* **EXERCISE INPUT**
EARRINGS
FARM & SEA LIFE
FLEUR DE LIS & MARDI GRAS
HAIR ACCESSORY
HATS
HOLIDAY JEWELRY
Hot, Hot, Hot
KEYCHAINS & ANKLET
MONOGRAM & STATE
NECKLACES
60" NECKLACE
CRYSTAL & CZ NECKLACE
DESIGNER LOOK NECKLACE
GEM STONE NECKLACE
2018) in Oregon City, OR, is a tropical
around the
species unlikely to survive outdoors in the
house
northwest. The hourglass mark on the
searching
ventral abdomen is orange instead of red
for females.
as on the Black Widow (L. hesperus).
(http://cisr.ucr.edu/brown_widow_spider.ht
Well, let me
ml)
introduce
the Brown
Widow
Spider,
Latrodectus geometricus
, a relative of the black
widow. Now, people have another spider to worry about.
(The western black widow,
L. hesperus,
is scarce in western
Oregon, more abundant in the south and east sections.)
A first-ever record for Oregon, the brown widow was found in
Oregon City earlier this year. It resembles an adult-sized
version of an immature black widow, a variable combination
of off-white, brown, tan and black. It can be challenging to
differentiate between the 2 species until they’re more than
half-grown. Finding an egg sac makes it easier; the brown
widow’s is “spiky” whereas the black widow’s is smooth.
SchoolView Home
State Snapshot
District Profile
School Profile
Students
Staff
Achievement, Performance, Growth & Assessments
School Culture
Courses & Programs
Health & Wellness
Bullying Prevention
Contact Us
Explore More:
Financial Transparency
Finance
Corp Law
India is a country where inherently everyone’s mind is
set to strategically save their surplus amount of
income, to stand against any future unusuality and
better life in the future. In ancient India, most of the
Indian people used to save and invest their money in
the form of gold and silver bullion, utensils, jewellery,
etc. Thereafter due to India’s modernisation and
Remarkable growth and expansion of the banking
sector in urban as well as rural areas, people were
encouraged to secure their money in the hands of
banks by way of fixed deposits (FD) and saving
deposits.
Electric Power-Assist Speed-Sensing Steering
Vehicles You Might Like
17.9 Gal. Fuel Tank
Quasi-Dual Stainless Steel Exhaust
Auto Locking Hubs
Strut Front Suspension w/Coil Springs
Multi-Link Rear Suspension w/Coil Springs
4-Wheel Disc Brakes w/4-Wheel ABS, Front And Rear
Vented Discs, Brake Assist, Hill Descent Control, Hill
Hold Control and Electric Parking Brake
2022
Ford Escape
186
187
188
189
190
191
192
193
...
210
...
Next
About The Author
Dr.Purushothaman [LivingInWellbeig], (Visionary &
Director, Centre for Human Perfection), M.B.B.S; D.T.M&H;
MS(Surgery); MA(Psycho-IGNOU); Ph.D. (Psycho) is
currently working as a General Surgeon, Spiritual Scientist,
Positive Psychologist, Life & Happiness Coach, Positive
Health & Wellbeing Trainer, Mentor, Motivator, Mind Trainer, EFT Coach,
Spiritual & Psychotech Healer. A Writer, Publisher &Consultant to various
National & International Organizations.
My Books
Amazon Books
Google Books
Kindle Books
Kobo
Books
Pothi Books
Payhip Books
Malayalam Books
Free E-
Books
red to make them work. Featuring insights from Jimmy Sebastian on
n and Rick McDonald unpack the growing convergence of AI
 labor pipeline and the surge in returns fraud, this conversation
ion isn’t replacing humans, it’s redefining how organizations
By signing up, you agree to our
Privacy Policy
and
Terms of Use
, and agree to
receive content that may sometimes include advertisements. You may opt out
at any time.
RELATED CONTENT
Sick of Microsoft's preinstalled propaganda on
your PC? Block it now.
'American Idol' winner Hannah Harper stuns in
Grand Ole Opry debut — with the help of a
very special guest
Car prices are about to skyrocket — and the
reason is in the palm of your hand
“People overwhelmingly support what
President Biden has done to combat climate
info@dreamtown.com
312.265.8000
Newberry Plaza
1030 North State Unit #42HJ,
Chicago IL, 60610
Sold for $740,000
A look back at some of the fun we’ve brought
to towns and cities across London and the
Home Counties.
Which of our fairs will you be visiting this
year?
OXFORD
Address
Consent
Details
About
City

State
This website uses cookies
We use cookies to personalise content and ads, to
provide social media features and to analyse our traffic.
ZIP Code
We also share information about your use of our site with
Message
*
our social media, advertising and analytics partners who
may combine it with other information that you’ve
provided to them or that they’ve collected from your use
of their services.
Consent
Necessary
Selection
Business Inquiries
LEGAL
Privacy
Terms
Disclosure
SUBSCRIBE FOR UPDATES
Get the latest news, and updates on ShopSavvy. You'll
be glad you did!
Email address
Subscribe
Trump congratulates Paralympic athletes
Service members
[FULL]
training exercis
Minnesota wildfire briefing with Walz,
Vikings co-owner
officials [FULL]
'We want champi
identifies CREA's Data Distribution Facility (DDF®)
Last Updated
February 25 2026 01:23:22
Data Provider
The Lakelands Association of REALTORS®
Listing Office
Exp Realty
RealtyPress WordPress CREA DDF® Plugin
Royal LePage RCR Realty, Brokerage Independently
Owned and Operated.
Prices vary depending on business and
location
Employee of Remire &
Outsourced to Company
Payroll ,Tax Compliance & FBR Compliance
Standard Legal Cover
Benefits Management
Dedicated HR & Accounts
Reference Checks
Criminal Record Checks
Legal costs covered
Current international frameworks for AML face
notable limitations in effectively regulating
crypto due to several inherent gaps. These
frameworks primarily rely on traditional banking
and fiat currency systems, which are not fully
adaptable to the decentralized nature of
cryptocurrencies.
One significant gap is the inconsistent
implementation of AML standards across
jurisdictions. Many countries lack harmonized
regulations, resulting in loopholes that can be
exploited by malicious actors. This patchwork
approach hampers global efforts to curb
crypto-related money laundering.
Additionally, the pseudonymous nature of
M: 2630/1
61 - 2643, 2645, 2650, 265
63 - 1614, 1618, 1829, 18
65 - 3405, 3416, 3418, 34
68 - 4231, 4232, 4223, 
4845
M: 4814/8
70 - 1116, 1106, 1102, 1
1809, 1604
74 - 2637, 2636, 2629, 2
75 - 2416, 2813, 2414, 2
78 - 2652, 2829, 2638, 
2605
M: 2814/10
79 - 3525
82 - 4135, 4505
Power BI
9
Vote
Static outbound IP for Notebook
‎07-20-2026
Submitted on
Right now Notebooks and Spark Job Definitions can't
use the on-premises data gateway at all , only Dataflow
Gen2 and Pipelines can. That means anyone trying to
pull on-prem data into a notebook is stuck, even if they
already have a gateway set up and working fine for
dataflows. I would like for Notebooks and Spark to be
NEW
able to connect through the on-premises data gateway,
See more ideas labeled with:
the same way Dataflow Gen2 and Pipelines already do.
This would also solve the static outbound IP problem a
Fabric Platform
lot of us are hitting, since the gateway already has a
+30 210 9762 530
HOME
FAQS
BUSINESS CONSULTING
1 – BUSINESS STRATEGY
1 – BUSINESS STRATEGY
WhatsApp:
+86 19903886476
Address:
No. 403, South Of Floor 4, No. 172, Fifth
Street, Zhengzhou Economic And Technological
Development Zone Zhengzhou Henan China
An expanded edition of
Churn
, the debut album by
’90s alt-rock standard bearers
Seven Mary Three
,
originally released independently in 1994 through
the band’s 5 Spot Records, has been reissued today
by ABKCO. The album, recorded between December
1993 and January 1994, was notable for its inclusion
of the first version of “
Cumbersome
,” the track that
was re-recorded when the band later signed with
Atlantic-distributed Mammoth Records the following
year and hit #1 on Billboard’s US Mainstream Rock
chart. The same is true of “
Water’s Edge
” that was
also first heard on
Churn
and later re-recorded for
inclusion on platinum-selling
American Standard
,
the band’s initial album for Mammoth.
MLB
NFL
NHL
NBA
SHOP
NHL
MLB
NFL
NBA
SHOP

* **HOW TO COMPLETE THIS TASK**
Copy out every line of the items above word for word, in the same order.

* **TASK RESPONSE**
EARRINGS
FARM & SEA LIFE
FLEUR DE LIS & MARDI GRAS
HAIR ACCESSORY
HATS
HOLIDAY JEWELRY
Hot, Hot, Hot
KEYCHAINS & ANKLET
MONOGRAM & STATE
NECKLACES
60" NECKLACE
CRYSTAL & CZ NECKLACE
DESIGNER LOOK NECKLACE
GEM STONE NECKLACE
2018) in Oregon City, OR, is a tropical
around the
species unlikely to survive outdoors in the
house
northwest. The hourglass mark on the
searching
ventral abdomen is orange instead of red
for females.
as on the Black Widow (L. hesperus).
(http://cisr.ucr.edu/brown_widow_spider.ht
Well, let me
ml)
introduce
the Brown
Widow
Spider,
Latrodectus geometricus
, a relative of the black
widow. Now, people have another spider to worry about.
(The western black widow,
L. hesperus,
is scarce in western
Oregon, more abundant in the south and east sections.)
A first-ever record for Oregon, the brown widow was found in
Oregon City earlier this year. It resembles an adult-sized
version of an immature black widow, a variable combination
of off-white, brown, tan and black. It can be challenging to
differentiate between the 2 species until they’re more than
half-grown. Finding an egg sac makes it easier; the brown
widow’s is “spiky” whereas the black widow’s is smooth.
SchoolView Home
State Snapshot
District Profile
School Profile
Students
Staff
Achievement, Performance, Growth & Assessments
School Culture
Courses & Programs
Health & Wellness
Bullying Prevention
Contact Us
Explore More:
Financial Transparency
Finance
Corp Law
India is a country where inherently everyone’s mind is
set to strategically save their surplus amount of
income, to stand against any future unusuality and
better life in the future. In ancient India, most of the
Indian people used to save and invest their money in
the form of gold and silver bullion, utensils, jewellery,
etc. Thereafter due to India’s modernisation and
Remarkable growth and expansion of the banking
sector in urban as well as rural areas, people were
encouraged to secure their money in the hands of
banks by way of fixed deposits (FD) and saving
deposits.
Electric Power-Assist Speed-Sensing Steering
Vehicles You Might Like
17.9 Gal. Fuel Tank
Quasi-Dual Stainless Steel Exhaust
Auto Locking Hubs
Strut Front Suspension w/Coil Springs
Multi-Link Rear Suspension w/Coil Springs
4-Wheel Disc Brakes w/4-Wheel ABS, Front And Rear
Vented Discs, Brake Assist, Hill Descent Control, Hill
Hold Control and Electric Parking Brake
2022
Ford Escape
186
187
188
189
190
191
192
193
...
210
...
Next
About The Author
Dr.Purushothaman [LivingInWellbeig], (Visionary &
Director, Centre for Human Perfection), M.B.B.S; D.T.M&H;
MS(Surgery); MA(Psycho-IGNOU); Ph.D. (Psycho) is
currently working as a General Surgeon, Spiritual Scientist,
Positive Psychologist, Life & Happiness Coach, Positive
Health & Wellbeing Trainer, Mentor, Motivator, Mind Trainer, EFT Coach,
Spiritual & Psychotech Healer. A Writer, Publisher &Consultant to various
National & International Organizations.
My Books
Amazon Books
Google Books
Kindle Books
Kobo
Books
Pothi Books
Payhip Books
Malayalam Books
Free E-
Books
red to make them work. Featuring insights from Jimmy Sebastian on
n and Rick McDonald unpack the growing convergence of AI
 labor pipeline and the surge in returns fraud, this conversation
ion isn’t replacing humans, it’s redefining how organizations
By signing up, you agree to our
Privacy Policy
and
Terms of Use
, and agree to
receive content that may sometimes include advertisements. You may opt out
at any time.
RELATED CONTENT
Sick of Microsoft's preinstalled propaganda on
your PC? Block it now.
'American Idol' winner Hannah Harper stuns in
Grand Ole Opry debut — with the help of a
very special guest
Car prices are about to skyrocket — and the
reason is in the palm of your hand
“People overwhelmingly support what
President Biden has done to combat climate
info@dreamtown.com
312.265.8000
Newberry Plaza
1030 North State Unit #42HJ,
Chicago IL, 60610
Sold for $740,000
A look back at some of the fun we’ve brought
to towns and cities across London and the
Home Counties.
Which of our fairs will you be visiting this
year?
OXFORD
Address
Consent
Details
About
City

State
This website uses cookies
We use cookies to personalise content and ads, to
provide social media features and to analyse our traffic.
ZIP Code
We also share information about your use of our site with
Message
*
our social media, advertising and analytics partners who
may combine it with other information that you’ve
provided to them or that they’ve collected from your use
of their services.
Consent
Necessary
Selection
Business Inquiries
LEGAL
Privacy
Terms
Disclosure
SUBSCRIBE FOR UPDATES
Get the latest news, and updates on ShopSavvy. You'll
be glad you did!
Email address
Subscribe
Trump congratulates Paralympic athletes
Service members
[FULL]
training exercis
Minnesota wildfire briefing with Walz,
Vikings co-owner
officials [FULL]
'We want champi
identifies CREA's Data Distribution Facility (DDF®)
Last Updated
February 25 2026 01:23:22
Data Provider
The Lakelands Association of REALTORS®
Listing Office
Exp Realty
RealtyPress WordPress CREA DDF® Plugin
Royal LePage RCR Realty, Brokerage Independently
Owned and Operated.
Prices vary depending on business and
location
Employee of Remire &
Outsourced to Company
Payroll ,Tax Compliance & FBR Compliance
Standard Legal Cover
Benefits Management
Dedicated HR & Accounts
Reference Checks
Criminal Record Checks
Legal costs covered
Current international frameworks for AML face
notable limitations in effectively regulating
crypto due to several inherent gaps. These
frameworks primarily rely on traditional banking
and fiat currency systems, which are not fully
adaptable to the decentralized nature of
cryptocurrencies.
One significant gap is the inconsistent
implementation of AML standards across
jurisdictions. Many countries lack harmonized
regulations, resulting in loopholes that can be
exploited by malicious actors. This patchwork
approach hampers global efforts to curb
crypto-related money laundering.
Additionally, the pseudonymous nature of
M: 2630/1
61 - 2643, 2645, 2650, 265
63 - 1614, 1618, 1829, 18
65 - 3405, 3416, 3418, 34
68 - 4231, 4232, 4223, 
4845
M: 4814/8
70 - 1116, 1106, 1102, 1
1809, 1604
74 - 2637, 2636, 2629, 2
75 - 2416, 2813, 2414, 2
78 - 2652, 2829, 2638, 
2605
M: 2814/10
79 - 3525
82 - 4135, 4505
Power BI
9
Vote
Static outbound IP for Notebook
‎07-20-2026
Submitted on
Right now Notebooks and Spark Job Definitions can't
use the on-premises data gateway at all , only Dataflow
Gen2 and Pipelines can. That means anyone trying to
pull on-prem data into a notebook is stuck, even if they
already have a gateway set up and working fine for
dataflows. I would like for Notebooks and Spark to be
NEW
able to connect through the on-premises data gateway,
See more ideas labeled with:
the same way Dataflow Gen2 and Pipelines already do.
This would also solve the static outbound IP problem a
Fabric Platform
lot of us are hitting, since the gateway already has a
+30 210 9762 530
HOME
FAQS
BUSINESS CONSULTING
1 – BUSINESS STRATEGY
1 – BUSINESS STRATEGY
WhatsApp:
+86 19903886476
Address:
No. 403, South Of Floor 4, No. 172, Fifth
Street, Zhengzhou Economic And Technological
Development Zone Zhengzhou Henan China
An expanded edition of
Churn
, the debut album by
’90s alt-rock standard bearers
Seven Mary Three
,
originally released independently in 1994 through
the band’s 5 Spot Records, has been reissued today
by ABKCO. The album, recorded between December
1993 and January 1994, was notable for its inclusion
of the first version of “
Cumbersome
,” the track that
was re-recorded when the band later signed with
Atlantic-distributed Mammoth Records the following
year and hit #1 on Billboard’s US Mainstream Rock
chart. The same is true of “
Water’s Edge
” that was
also first heard on
Churn
and later re-recorded for
inclusion on platinum-selling
American Standard
,
the band’s initial album for Mammoth.
MLB
NFL
NHL
NBA
SHOP
NHL
MLB
NFL
NBA
SHOP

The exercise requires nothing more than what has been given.